There is cream colored paint on the walls and what is left of the paint on the steel fixtures is royal blue. Running down the walls is some kind of unidentifiable yellow slim. The best description the man can give is one of egg yokes. Egg yokes which were beaten, then thrown on the wall. Left there to decay. The man tries to clean it off the wall, but the stain seems impervious to his efforts. The stench of the cell is rank, a mixture of rotten eggs, sh-t, and body odor. The man wonders if the cell was once home to a den of skunks. The night is long and sleep is hard to come by.....

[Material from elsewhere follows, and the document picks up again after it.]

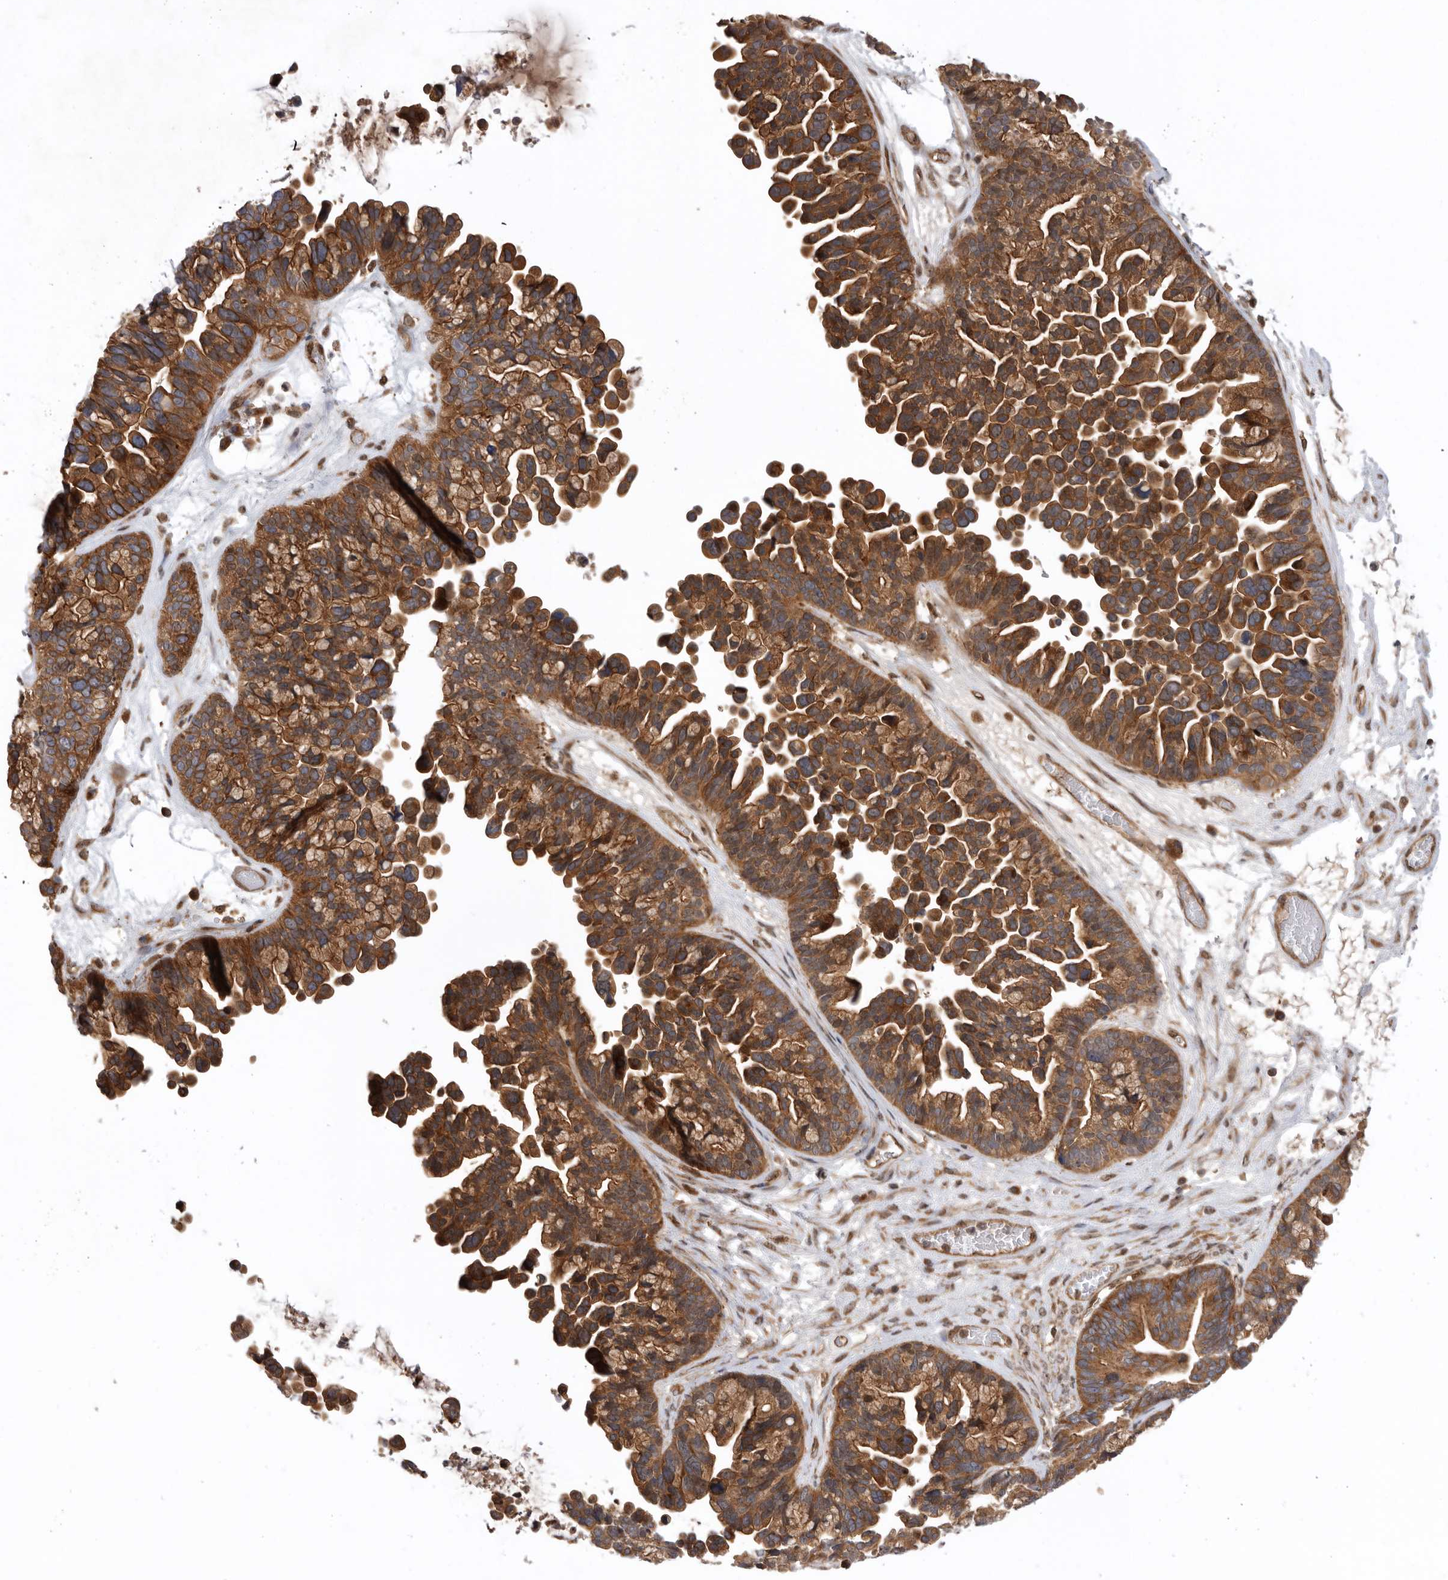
{"staining": {"intensity": "moderate", "quantity": ">75%", "location": "cytoplasmic/membranous"}, "tissue": "ovarian cancer", "cell_type": "Tumor cells", "image_type": "cancer", "snomed": [{"axis": "morphology", "description": "Cystadenocarcinoma, serous, NOS"}, {"axis": "topography", "description": "Ovary"}], "caption": "About >75% of tumor cells in ovarian cancer (serous cystadenocarcinoma) display moderate cytoplasmic/membranous protein expression as visualized by brown immunohistochemical staining.", "gene": "DHDDS", "patient": {"sex": "female", "age": 56}}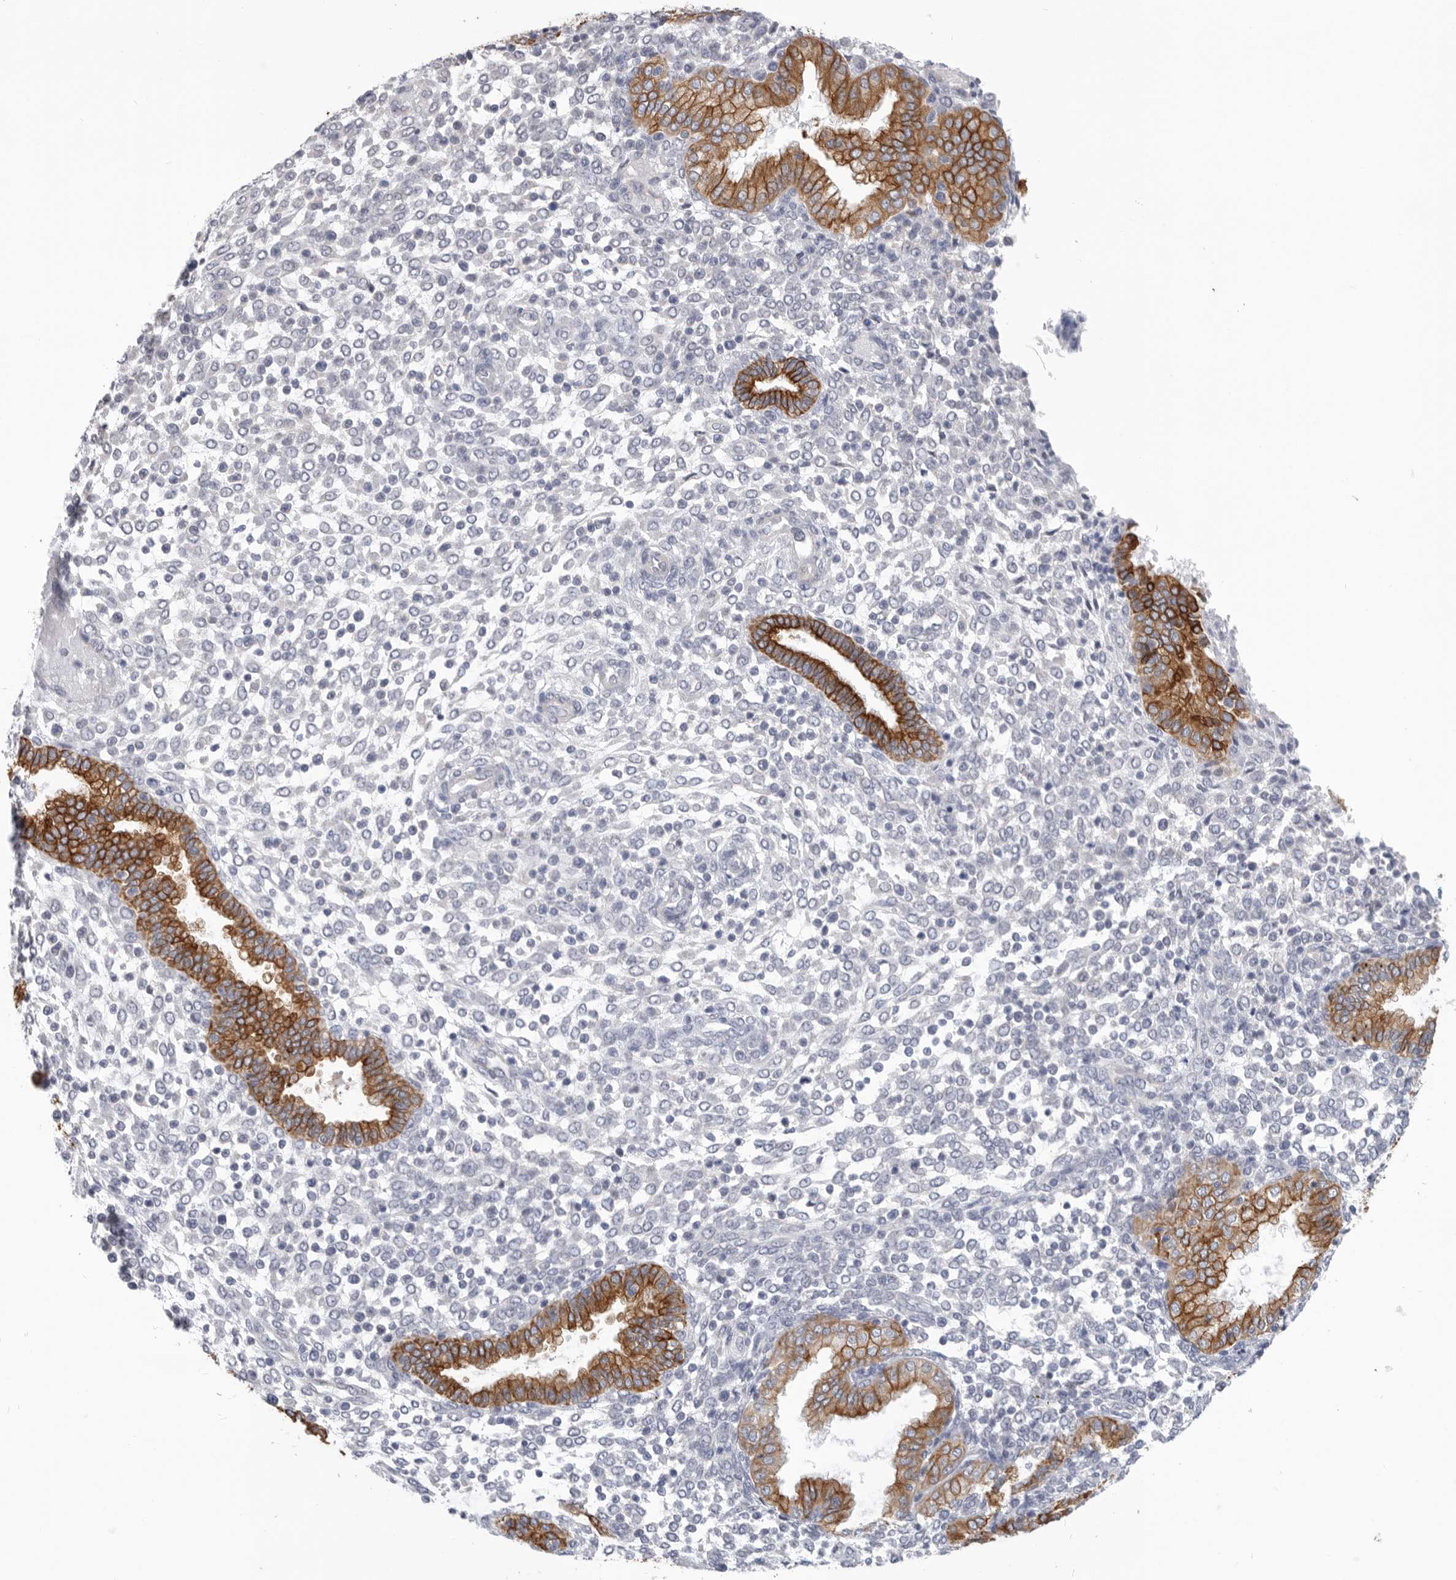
{"staining": {"intensity": "negative", "quantity": "none", "location": "none"}, "tissue": "endometrium", "cell_type": "Cells in endometrial stroma", "image_type": "normal", "snomed": [{"axis": "morphology", "description": "Normal tissue, NOS"}, {"axis": "topography", "description": "Endometrium"}], "caption": "Cells in endometrial stroma are negative for brown protein staining in unremarkable endometrium. (DAB (3,3'-diaminobenzidine) immunohistochemistry (IHC), high magnification).", "gene": "MTFR1L", "patient": {"sex": "female", "age": 53}}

It’s the man’s second night in the cell. He is all moved in now. Everything he owns, he carried in the night before in a small round laundry basket. His Bible, sits on the top left corner of his desk with 3 AA batteries as page markers. On the opposite corner, are his two most sentimental possessions. They stand tall and proud, for all the rest of the inmates to see. They are two cards, both from a good friend. A friend, 3 times his age, who once professionally counseled him for drug and alcohol abuse. The cards are beautiful. High gloss photos, with thought provoking quotes. One is a picture of the Golden Gate Bridge with a thick fog evaporating in the morning sunrise. It is hard to say if it is the orange glow of the sunrise that makes the bridge all the more amazing or the other way round. The other card pictures the brightest, clearest day that one could imagine. A solid, black asphalt road cuts through the New Mexico desert for miles. It travels so far, so completely straight, that one cannot tell where the road ends and the sky begins. The quote on the card simply states, “Where ever life takes you may happiness follow”. Is that some kind of a joke? The symbolism of a free and open road and happiness. While the man sits, not free, not happy. While the man sits in a six by nine cell. A cell he must return to every night and must lock himself away in for the next 2 and 1/2 years of his life. The blaring voice of the radio announcer disrupts his thoughts. He feels a tinge of anger and rage well up inside of him, he clenches his teeth and exhales. His anger is miss directed. His seething hate is not at the radio announcer, the open road, the ex-girlfriend, or even the Judge who sentenced him to this place. No, his injustice, is the injustice he has done to himself. The man welds so much potential, so much charisma and yet.....he sits here......six by nine, six by nine. Surly this cannot be God’s plan for him. Surly there is more. The man knows this thought pattern will not advance his mood. He must not only, exhale physically, but mentally as well. He lifts his head and reaches for his pad of paper.
He selects a sharp, number 2 pencil from a pile of about 12 pencils in the center of his desk. Even the pencil frustrates him, because it is not a ‘normal’ pencil. This pencil is one of those damn, short pencils you use when you play miniature golf. Still, he carries on. He places one pencil to paper and another protrudes from his lips. The later to stymie his craving for a cigarette. As he begins to write, he has no distractions, but no title or topic either. All he knows is that he must write.
As his thoughts begin to form, he notices the cell has become cold. So cold, that he actually tries to exhale and observe his breath. Of course, he cannot see his breath....but still...the cold. The warmth of his morning shower has now faded completely. It is late in the evening now and breakfast comes early, but sleep still eludes the man.
The man in this piece is real, the account is factual, and the man and the author are one.